Extracted page text data
--- --- ---
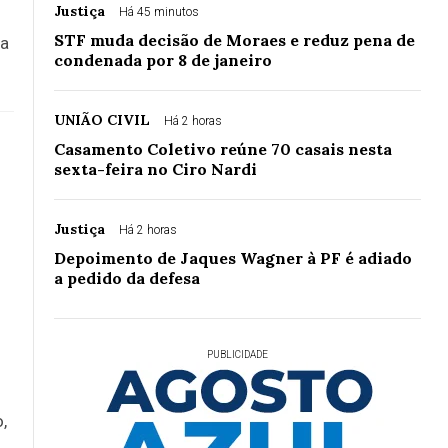
Justiça
Há 45 minutos
STF muda decisão de Moraes e reduz pena de
 a
condenada por 8 de janeiro
UNIÃO CIVIL
Há 2 horas
Casamento Coletivo reúne 70 casais nesta
sexta-feira no Ciro Nardi
Justiça
Há 2 horas
Depoimento de Jaques Wagner à PF é adiado
a pedido da defesa
PUBLICIDADE
,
--- --- ---
#### EXERCISE PROMPT
Relabel the records by writing them out again with every "Justiça" changed to "Judiciário" and everything else left as it is. Omit the pictures from your answer.

#### RESULT OF THIS TASK
Judiciário
Há 45 minutos
STF muda decisão de Moraes e reduz pena de
 a
condenada por 8 de janeiro
UNIÃO CIVIL
Há 2 horas
Casamento Coletivo reúne 70 casais nesta
sexta-feira no Ciro Nardi
Judiciário
Há 2 horas
Depoimento de Jaques Wagner à PF é adiado
a pedido da defesa
PUBLICIDADE
,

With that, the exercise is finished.